It’s always the same story. And it’s infuriating.
I sat down one evening to write this very post about how to stop procrastinating, but I paused first to reorganize some of my Pinterest boards. 30 minutes later, I was still derping around, had not accomplished anything worthwhile, and felt the tinge of regret for not doing the work I had envisioned doing in the first place.
You know how it is: you try to start some Big Project, but it seems like an insurmountable or unbearable task… so you don’t even try. And instead of giving it your all, the fire inside you dies in status updates, tweets, snaps, and pins.
Why does everyone else look so accomplished, and you can’t even start something? The answer is that those people have transcended the need to procrastinate and get. Shiz. Done.
Why do you procrastinate, anyway?
Short story: you’re lazy. You want results, but you don’t want to put in the work—even for the long-term goals you actually want to accomplish. It’s human nature to want the most results for the least effort, but unless you’re a Kardashian that method isn’t realistic.
I have experienced procrastination far too many times to know that it can ruin your life (or at least not make it as awesome as it should be). It has brought my long-term goals to a standstill. It has prevented me from reaching my full potential. And it stops now.
I’ve spent lots of time researching and finding the best ways to regain my focus and get shiz done. And while the temptation to put off work still creeps into my brain once in a while, these tips spark more productivity than I could ever muster on my own.
Before I talk about any of them, I need to mention the cardinal rule of getting shiz done: you can’t be afraid of hard work. The reason accomplished people get shiz done is because they’re willing to dive into the sticky business of reaching their goals, doing whatever it takes until the job is finished. Procrastinating implies that you consider yourself unwilling or unable to do that work—and that mindset can only drain your confidence and drive.
Okay. On to the rest of the list.
1. Visualize yourself getting shiz done
I used to think visualization was some hokey way to use your imagination—not so. Sure, all you do is picture yourself doing the work, devoting your full attention, and deriving satisfaction from it. But after repeating the exercise, those images become stronger in your mind and you are more likely to act them out in real life. Try it: take five minutes before your Big Project, close your eyes, and picture yourself truly getting shiz done. You won’t regret it.
2. Don’t wait for the best ideas/effort
Let’s say that the subject of your Big Project is one you enjoy, and that you are talented at; instead of throwing yourself into the work to make it pristine, go for above average instead. Most people won’t notice the “extra mile” you took, you’re already talented enough to make the Big Project look great to begin with, and the need for perfection may intimidate you so much that you won’t want to get started. In my case, I don’t wait to make sure my blog posts are technically perfect before I upload them because 99.9 percent of readers don’t notice that I occasionally end sentences with prepositions (well, until now).
3. Set a timer
I’ve tried the Pomodoro Method (where you break work up into 25-minute segments with short breaks in between), and find that it doesn’t give me enough of an opportunity to focus.
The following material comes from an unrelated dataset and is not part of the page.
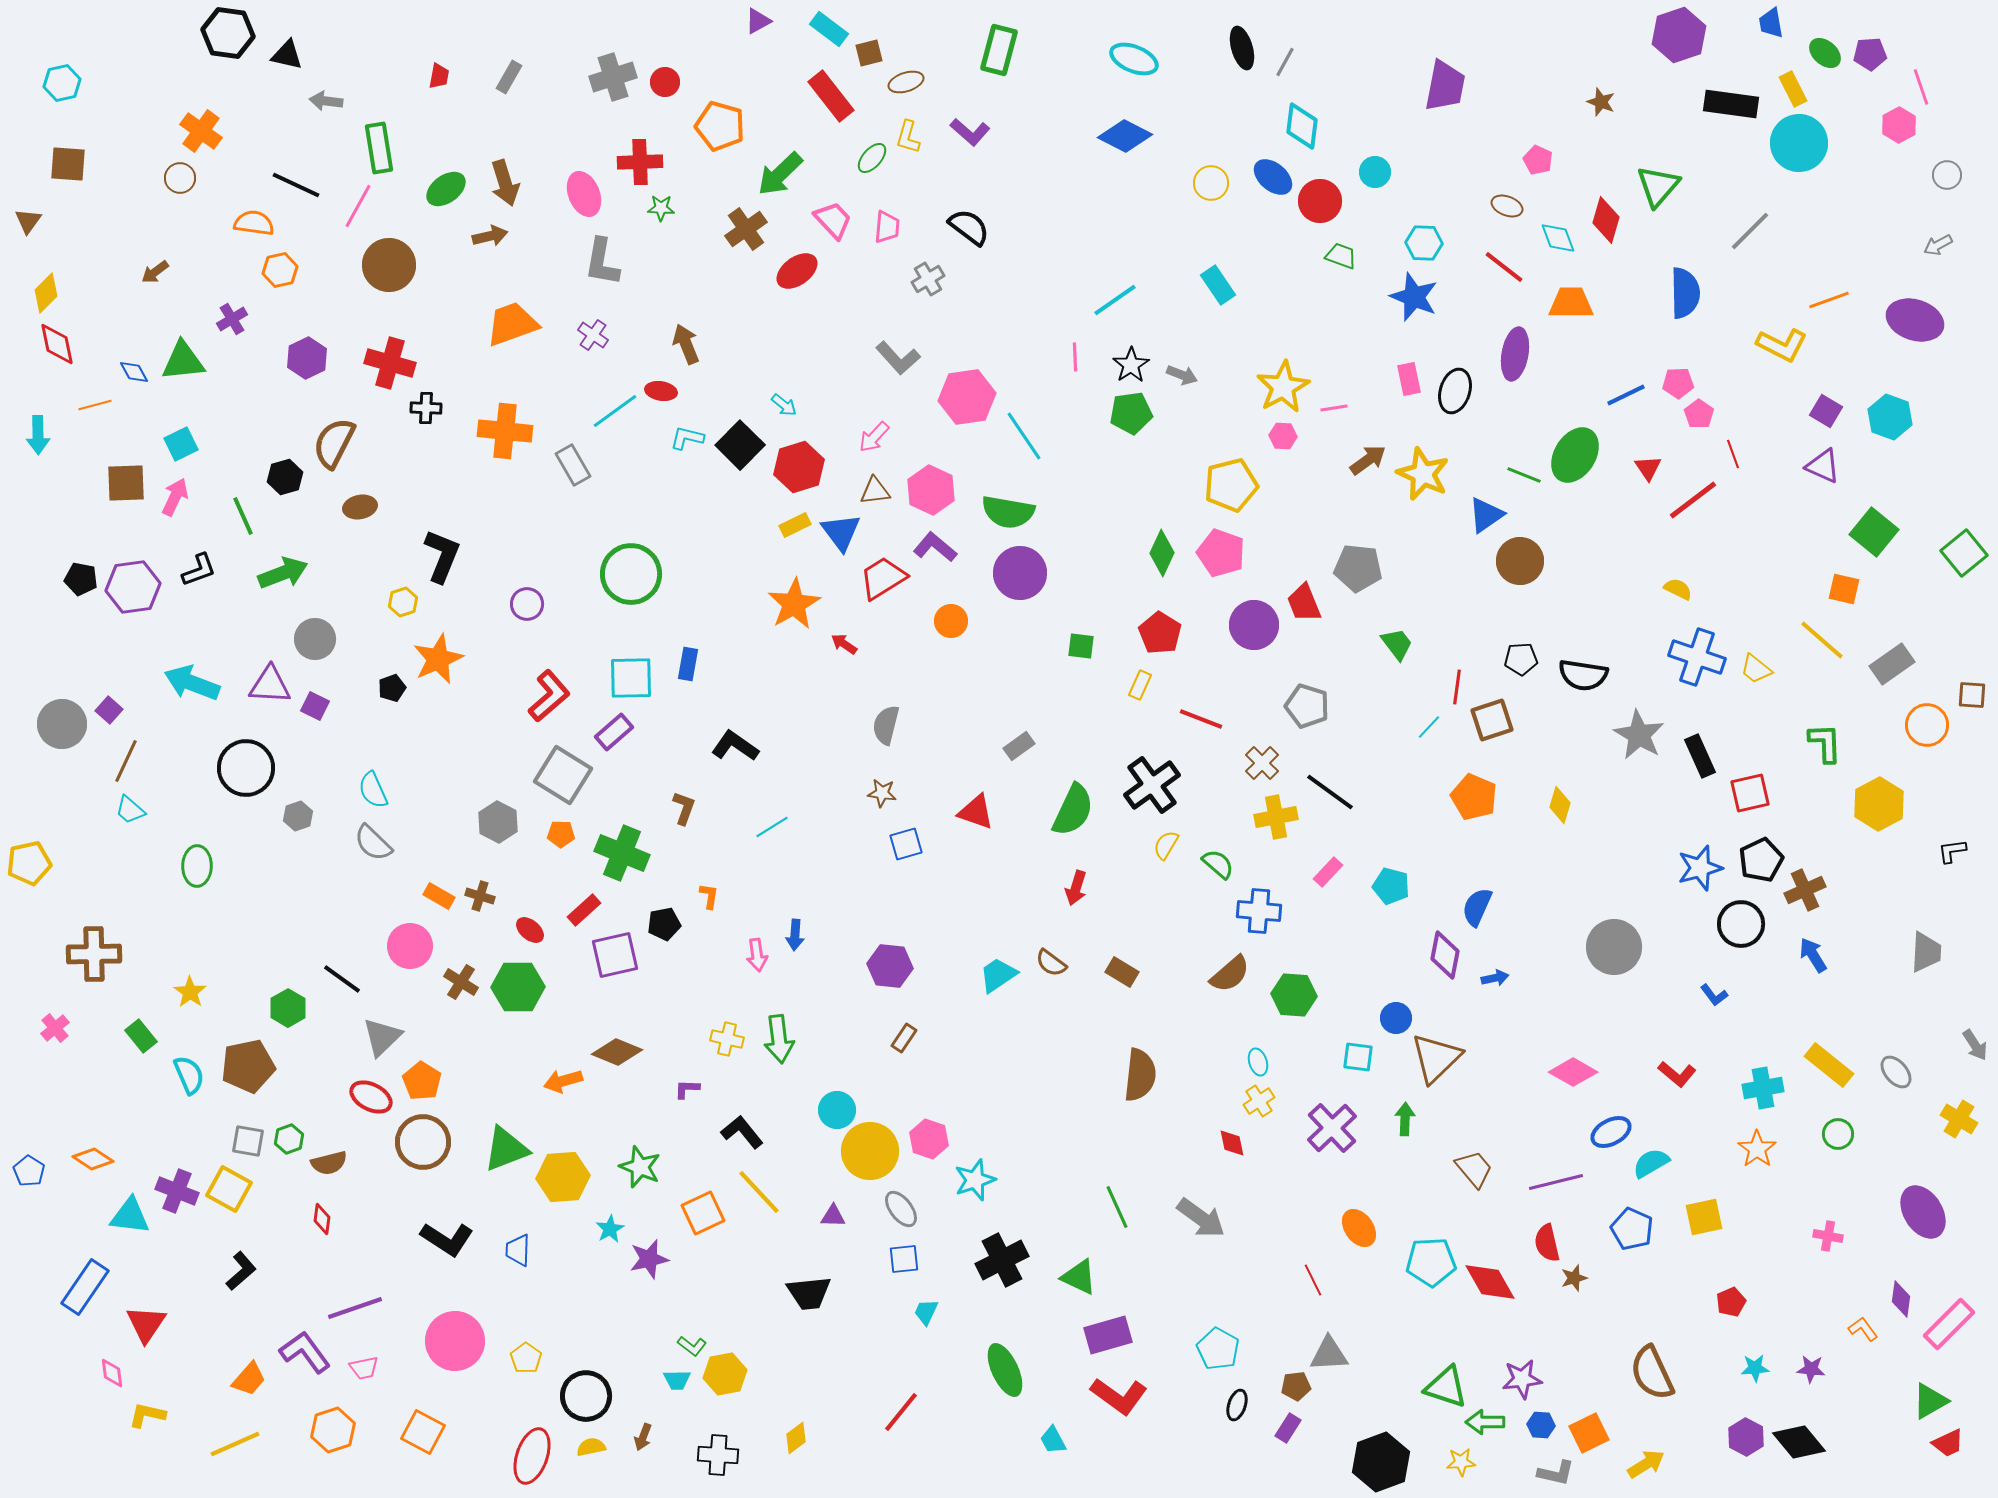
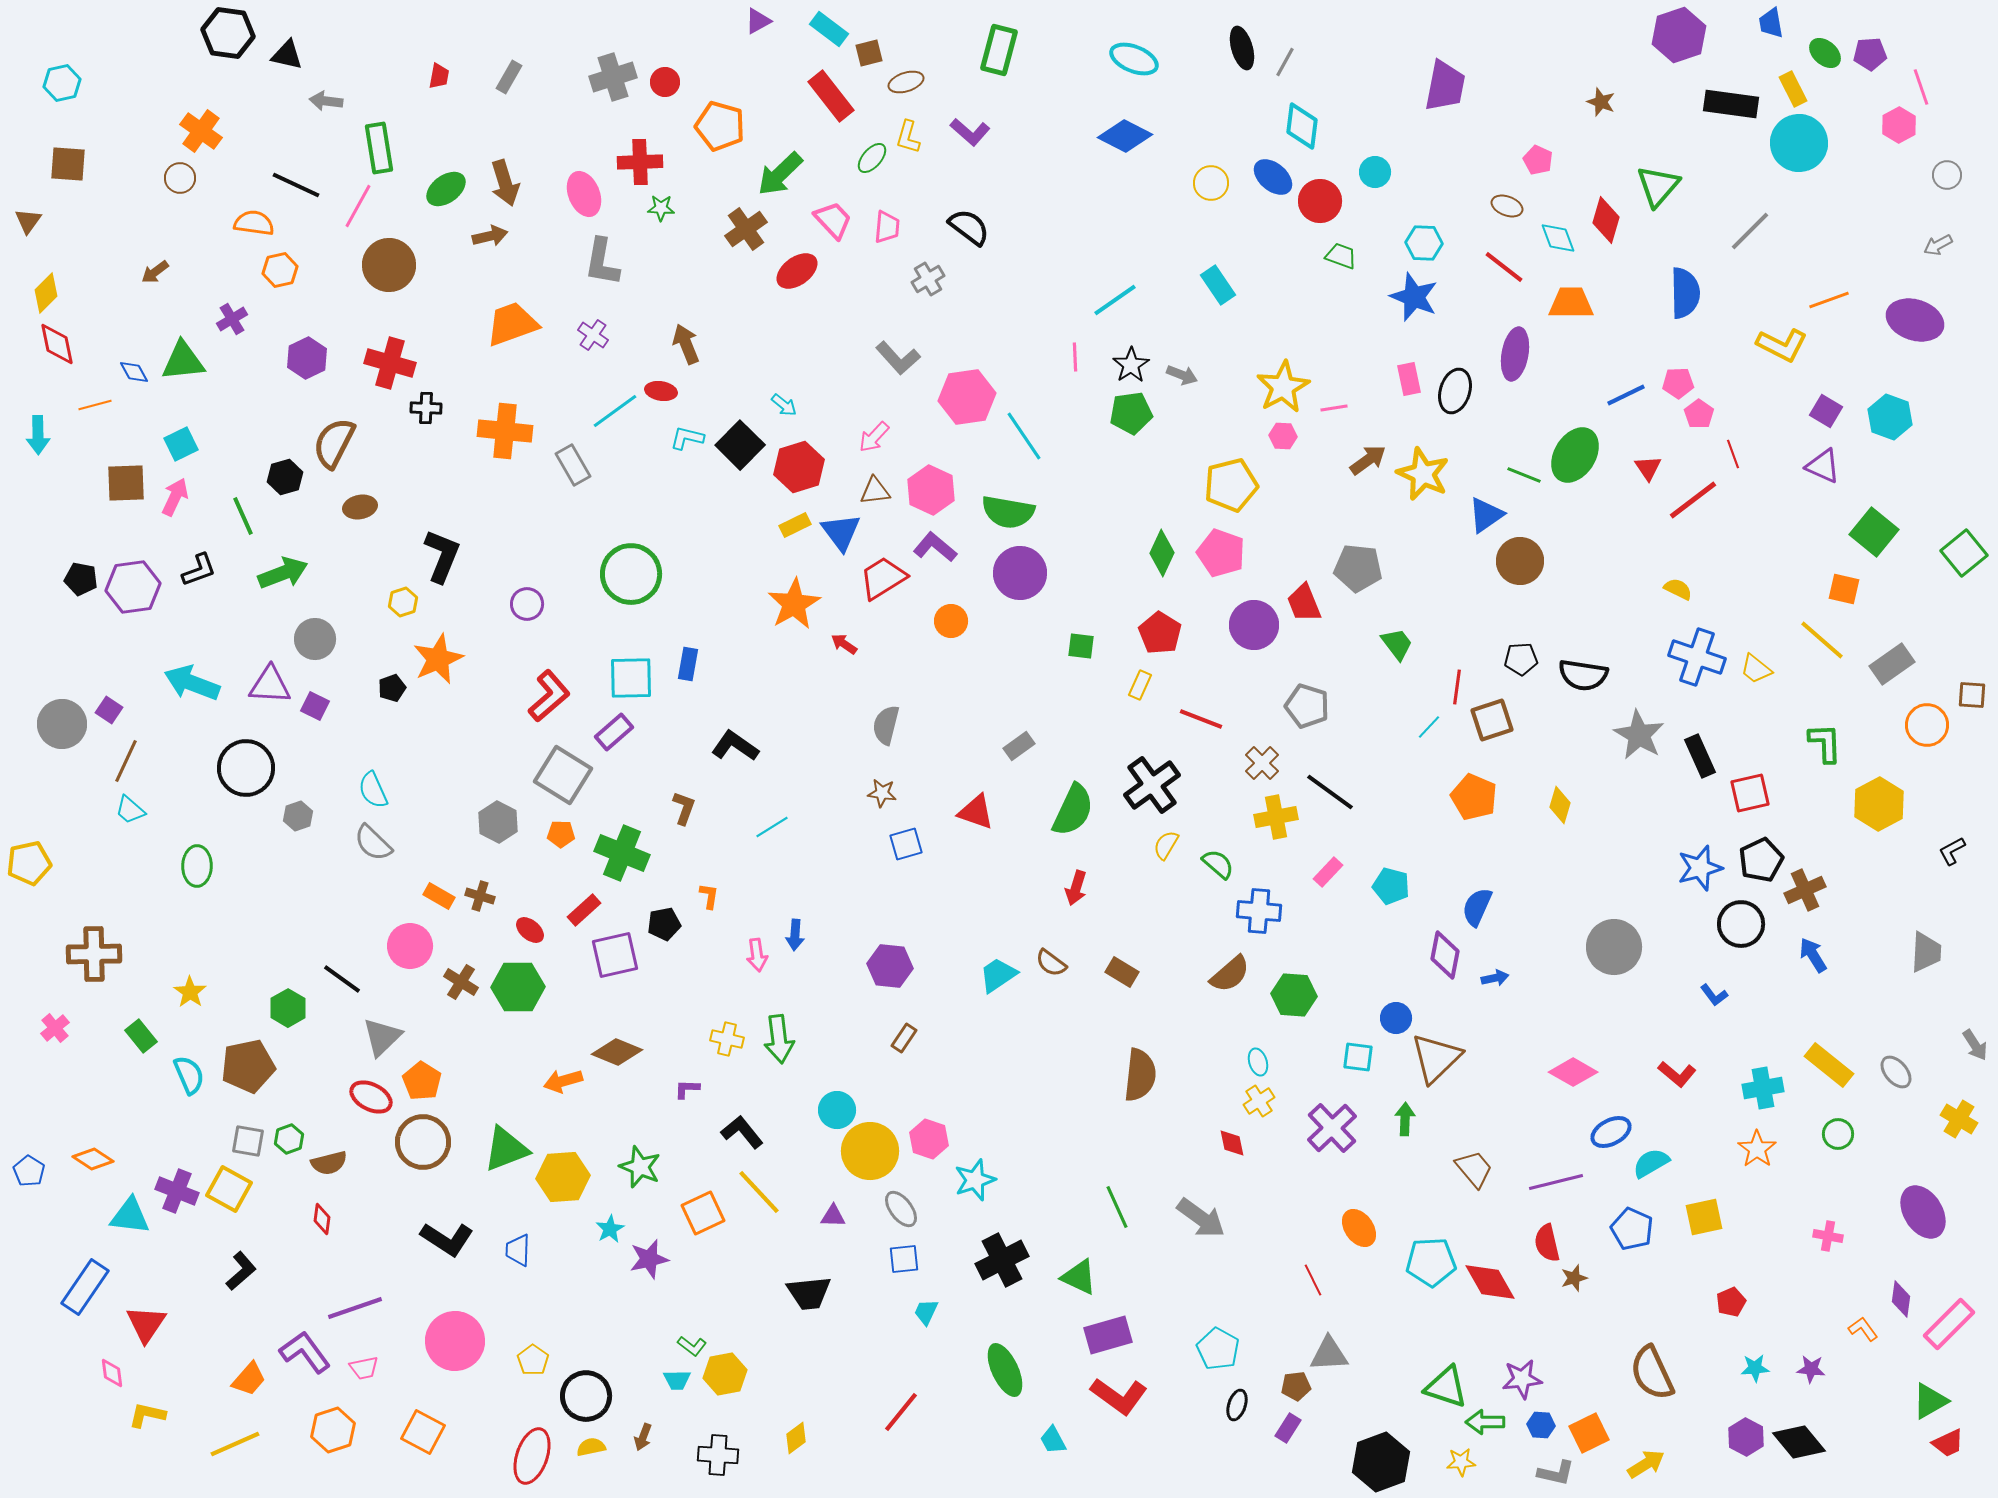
purple square at (109, 710): rotated 8 degrees counterclockwise
black L-shape at (1952, 851): rotated 20 degrees counterclockwise
yellow pentagon at (526, 1358): moved 7 px right, 2 px down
But if setting your stopwatch for any amount of time will encourage you to get the work done, go for it. I use countdown timers for my breaks instead so I don’t end up in a procrastination spiral—but either way you use it, you need to keep moving and getting shiz done. Schedule those pomodoros if necessary.
4. Practice mundane multitasking
That’s my way of describing temptation bundling: tie something you enjoy to something you don’t enjoy, and create a rule to only make use of them at the same time. For instance, you can only watch your favorite Netflix show when you’re doing chores, or you can only have a glass of wine when you call your grandmother. The combinations are endless.
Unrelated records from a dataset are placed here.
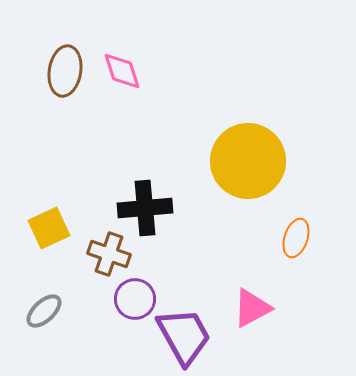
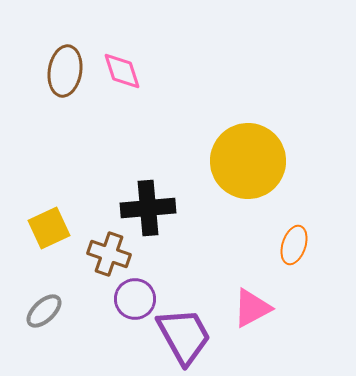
black cross: moved 3 px right
orange ellipse: moved 2 px left, 7 px down
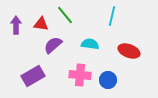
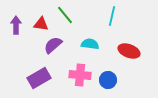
purple rectangle: moved 6 px right, 2 px down
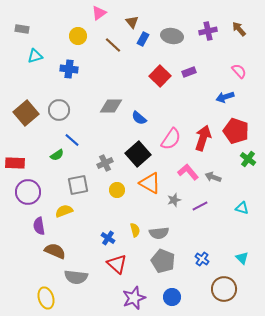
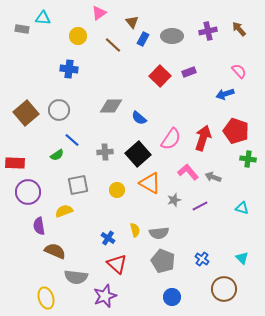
gray ellipse at (172, 36): rotated 10 degrees counterclockwise
cyan triangle at (35, 56): moved 8 px right, 38 px up; rotated 21 degrees clockwise
blue arrow at (225, 97): moved 3 px up
green cross at (248, 159): rotated 28 degrees counterclockwise
gray cross at (105, 163): moved 11 px up; rotated 21 degrees clockwise
purple star at (134, 298): moved 29 px left, 2 px up
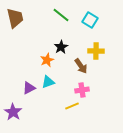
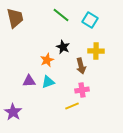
black star: moved 2 px right; rotated 16 degrees counterclockwise
brown arrow: rotated 21 degrees clockwise
purple triangle: moved 7 px up; rotated 24 degrees clockwise
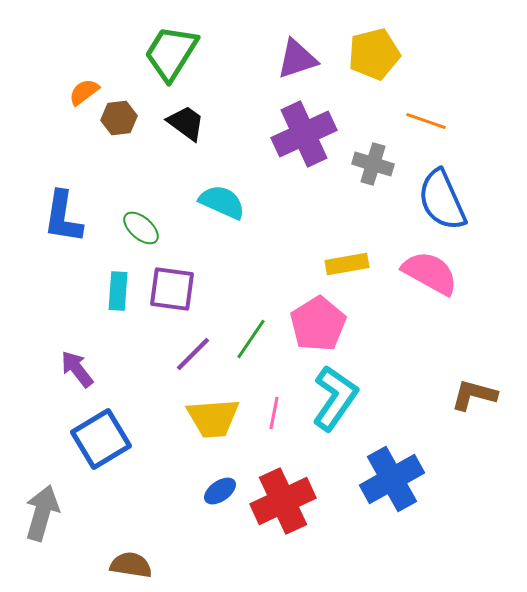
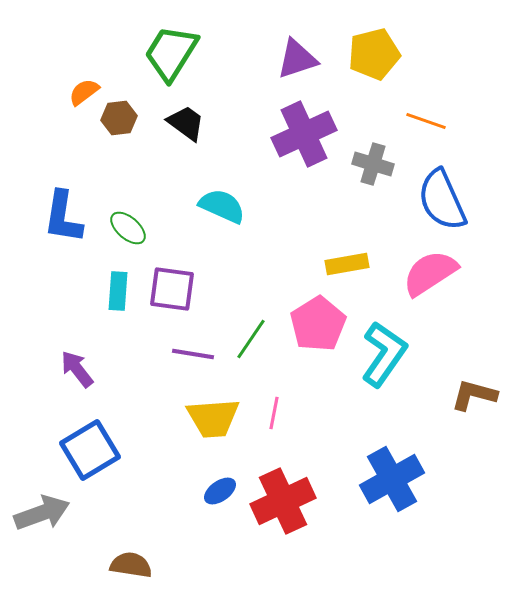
cyan semicircle: moved 4 px down
green ellipse: moved 13 px left
pink semicircle: rotated 62 degrees counterclockwise
purple line: rotated 54 degrees clockwise
cyan L-shape: moved 49 px right, 44 px up
blue square: moved 11 px left, 11 px down
gray arrow: rotated 54 degrees clockwise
5. “Work just five more minutes.”
I tell myself this phrase whenever I think I need a break—and usually end up working 10 minutes or more afterward. This method is especially helpful when you near the end of your Big Project and start to lose motivation.
6. Re-evaluate your priorities
If your Big Project makes you truly miserable, ask yourself: why am I even doing this? A one-off situation means little, but you may need to reconsider your long-term goals when you find yourself dreading work all the time. You deserve to feel happy and fulfilled when you get shiz done—so go find the work that will make it happen.
Getting shiz done isn’t rocket science: it’s a mindset. If you can guide yourself into the right mental state, staying focused and productive is easier than you think. And hey, you don’t even need to become a Kardashian!